91Ó°ÊÓ

The weight of the cylindrical plug is given as 2 lb. The stiffness of the spring \(k\) is given as 14 lb/ft and the initial distance \(d\) is 0.5 ft. The speed at which the plug is traveling is not necessary for this problem as it is mentioned that the plug is at rest with respect to the pipe.

The force of the spring on the plug can be determined using Hooke's Law, which states that the force exerted by a spring is directly proportional to the distance it is stretched or compressed. The spring force \(F\) can be calculated using the formula \(F = -k \cdot d\), where \(k\) is spring stiffness, and \(d\) is extension or compression distance. By substituting the given values, \(F = -14 \cdot 0.5\). Note that the negative sign indicates the direction opposite to the direction of displacement.

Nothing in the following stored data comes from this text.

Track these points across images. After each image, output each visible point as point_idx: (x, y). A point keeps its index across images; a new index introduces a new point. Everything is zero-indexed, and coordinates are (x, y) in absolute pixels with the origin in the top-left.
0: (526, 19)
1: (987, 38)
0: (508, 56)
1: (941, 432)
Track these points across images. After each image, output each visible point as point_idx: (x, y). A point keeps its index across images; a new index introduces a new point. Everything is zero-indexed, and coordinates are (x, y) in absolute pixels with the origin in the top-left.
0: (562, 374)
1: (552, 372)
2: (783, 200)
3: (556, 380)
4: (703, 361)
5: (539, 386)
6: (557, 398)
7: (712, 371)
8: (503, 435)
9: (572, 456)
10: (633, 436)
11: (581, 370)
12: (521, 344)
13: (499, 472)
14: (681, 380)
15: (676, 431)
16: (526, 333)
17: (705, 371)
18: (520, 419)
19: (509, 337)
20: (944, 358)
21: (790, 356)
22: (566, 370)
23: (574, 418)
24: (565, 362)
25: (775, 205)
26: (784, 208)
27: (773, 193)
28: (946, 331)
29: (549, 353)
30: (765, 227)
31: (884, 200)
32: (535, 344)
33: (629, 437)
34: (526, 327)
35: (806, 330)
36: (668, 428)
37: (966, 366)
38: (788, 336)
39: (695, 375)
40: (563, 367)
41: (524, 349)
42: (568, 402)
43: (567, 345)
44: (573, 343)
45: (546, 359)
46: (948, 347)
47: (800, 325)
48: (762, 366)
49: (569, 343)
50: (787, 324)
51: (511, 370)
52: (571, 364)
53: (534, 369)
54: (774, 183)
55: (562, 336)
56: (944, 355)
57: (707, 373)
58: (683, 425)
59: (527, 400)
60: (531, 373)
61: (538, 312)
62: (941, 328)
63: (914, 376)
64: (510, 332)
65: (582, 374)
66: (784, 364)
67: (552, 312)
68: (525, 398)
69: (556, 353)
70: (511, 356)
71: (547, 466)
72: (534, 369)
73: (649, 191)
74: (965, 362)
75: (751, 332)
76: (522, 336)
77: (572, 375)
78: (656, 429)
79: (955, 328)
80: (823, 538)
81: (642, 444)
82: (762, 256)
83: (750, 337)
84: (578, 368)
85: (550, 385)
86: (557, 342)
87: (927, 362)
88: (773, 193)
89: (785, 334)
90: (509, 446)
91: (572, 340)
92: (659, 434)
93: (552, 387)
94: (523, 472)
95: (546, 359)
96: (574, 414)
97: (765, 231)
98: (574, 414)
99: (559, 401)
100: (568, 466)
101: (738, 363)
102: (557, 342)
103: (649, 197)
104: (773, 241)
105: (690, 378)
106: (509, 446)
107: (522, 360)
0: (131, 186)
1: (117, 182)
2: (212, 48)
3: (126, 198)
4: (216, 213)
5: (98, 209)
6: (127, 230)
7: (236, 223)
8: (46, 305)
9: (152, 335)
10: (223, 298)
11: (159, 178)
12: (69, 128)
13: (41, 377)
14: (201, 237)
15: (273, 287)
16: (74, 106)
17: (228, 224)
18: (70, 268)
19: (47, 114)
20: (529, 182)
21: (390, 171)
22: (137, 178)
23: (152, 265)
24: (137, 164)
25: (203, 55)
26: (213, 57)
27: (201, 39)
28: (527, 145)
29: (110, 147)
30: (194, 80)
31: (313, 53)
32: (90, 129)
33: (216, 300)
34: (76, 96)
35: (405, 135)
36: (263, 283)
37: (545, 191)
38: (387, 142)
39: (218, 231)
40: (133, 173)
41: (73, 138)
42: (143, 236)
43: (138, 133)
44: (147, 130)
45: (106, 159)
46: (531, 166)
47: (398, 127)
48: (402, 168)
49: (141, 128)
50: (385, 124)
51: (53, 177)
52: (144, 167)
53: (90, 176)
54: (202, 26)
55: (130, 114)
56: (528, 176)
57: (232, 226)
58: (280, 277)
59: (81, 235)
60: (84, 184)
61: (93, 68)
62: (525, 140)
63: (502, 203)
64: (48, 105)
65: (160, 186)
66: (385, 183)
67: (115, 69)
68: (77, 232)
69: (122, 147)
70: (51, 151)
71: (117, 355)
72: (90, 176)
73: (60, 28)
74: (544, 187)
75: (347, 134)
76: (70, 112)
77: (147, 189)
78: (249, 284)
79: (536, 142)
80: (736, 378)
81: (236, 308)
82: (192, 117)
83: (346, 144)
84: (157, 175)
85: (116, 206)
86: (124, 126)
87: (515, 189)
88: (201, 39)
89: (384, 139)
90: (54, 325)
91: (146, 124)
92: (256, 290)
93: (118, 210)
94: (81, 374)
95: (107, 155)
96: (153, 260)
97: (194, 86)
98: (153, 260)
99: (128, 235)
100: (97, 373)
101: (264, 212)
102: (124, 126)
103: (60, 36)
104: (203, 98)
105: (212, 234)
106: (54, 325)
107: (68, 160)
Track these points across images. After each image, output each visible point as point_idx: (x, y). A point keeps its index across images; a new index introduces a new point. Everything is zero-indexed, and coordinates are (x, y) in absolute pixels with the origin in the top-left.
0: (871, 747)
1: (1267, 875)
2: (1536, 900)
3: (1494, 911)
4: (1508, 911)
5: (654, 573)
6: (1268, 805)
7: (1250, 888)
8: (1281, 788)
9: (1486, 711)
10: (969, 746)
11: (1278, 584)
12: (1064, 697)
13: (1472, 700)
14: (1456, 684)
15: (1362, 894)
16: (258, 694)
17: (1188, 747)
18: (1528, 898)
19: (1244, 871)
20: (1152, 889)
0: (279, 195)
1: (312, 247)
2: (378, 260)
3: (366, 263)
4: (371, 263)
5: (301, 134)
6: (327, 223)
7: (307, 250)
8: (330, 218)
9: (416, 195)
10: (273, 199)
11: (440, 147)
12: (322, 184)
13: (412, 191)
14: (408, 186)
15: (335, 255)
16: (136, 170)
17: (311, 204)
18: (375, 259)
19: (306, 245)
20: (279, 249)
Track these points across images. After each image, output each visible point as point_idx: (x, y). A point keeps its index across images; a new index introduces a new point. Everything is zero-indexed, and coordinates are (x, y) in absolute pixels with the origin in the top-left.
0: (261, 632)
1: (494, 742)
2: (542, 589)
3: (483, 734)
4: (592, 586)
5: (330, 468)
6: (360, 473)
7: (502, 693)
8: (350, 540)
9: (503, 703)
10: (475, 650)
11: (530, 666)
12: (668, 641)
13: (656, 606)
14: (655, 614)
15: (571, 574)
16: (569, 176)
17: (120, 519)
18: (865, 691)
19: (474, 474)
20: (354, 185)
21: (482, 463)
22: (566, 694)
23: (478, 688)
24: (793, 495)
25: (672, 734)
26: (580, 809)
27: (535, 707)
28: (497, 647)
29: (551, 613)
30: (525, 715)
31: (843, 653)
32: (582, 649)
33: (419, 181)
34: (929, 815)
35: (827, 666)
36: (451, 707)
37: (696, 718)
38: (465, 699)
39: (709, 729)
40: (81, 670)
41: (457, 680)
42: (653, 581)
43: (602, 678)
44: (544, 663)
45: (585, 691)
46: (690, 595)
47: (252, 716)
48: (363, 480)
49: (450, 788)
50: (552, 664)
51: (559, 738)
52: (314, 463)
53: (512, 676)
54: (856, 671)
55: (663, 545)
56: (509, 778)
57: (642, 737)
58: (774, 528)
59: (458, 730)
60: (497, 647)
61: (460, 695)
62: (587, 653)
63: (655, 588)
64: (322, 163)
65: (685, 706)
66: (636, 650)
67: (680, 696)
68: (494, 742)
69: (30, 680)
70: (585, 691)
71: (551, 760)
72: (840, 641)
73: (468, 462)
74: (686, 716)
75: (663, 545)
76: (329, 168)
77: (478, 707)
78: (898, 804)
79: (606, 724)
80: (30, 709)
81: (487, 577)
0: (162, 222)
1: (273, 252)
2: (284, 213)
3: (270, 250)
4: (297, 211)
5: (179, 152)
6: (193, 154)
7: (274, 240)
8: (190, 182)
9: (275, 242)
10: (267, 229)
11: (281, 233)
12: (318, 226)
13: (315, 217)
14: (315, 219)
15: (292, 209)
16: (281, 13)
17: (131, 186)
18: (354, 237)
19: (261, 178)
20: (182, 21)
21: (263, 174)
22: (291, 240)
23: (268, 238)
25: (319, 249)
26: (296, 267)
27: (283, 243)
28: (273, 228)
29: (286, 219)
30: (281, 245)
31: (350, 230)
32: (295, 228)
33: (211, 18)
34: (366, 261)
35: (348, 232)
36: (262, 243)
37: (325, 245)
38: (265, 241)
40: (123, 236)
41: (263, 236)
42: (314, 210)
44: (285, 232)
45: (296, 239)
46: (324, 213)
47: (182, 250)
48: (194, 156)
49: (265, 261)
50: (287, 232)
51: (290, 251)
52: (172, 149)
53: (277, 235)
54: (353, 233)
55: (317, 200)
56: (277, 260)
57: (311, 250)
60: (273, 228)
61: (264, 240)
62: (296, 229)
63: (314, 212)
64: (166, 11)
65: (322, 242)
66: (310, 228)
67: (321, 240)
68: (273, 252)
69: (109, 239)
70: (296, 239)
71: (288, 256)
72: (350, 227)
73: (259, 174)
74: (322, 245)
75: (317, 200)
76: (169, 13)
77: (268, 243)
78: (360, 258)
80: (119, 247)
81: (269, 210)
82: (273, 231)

In this case the plug is at rest with respect to the pipe. This means the net force acting on the plug is zero. The weight of the plug acts downward and the spring force acts upward. Therefore, we can write the net force equation as \(F_s + W = 0\), where \(F_s\) is the spring force and \(W\) is the weight of the plug. The weight of the plug can be determined using the formula \(W = m \cdot g\), where \(m\) is the mass of the plug and \(g\) is the acceleration due to gravity. Given that \(W = 2 lb\) (equivalent to the force due to gravity on the object in pound-mass unit), the upward force applied by the spring must be equal in magnitude and opposite in direction to maintain equilibrium, i.e., \(F_s = -W\). Thus, the spring force \(F_s\) equals 2 lb.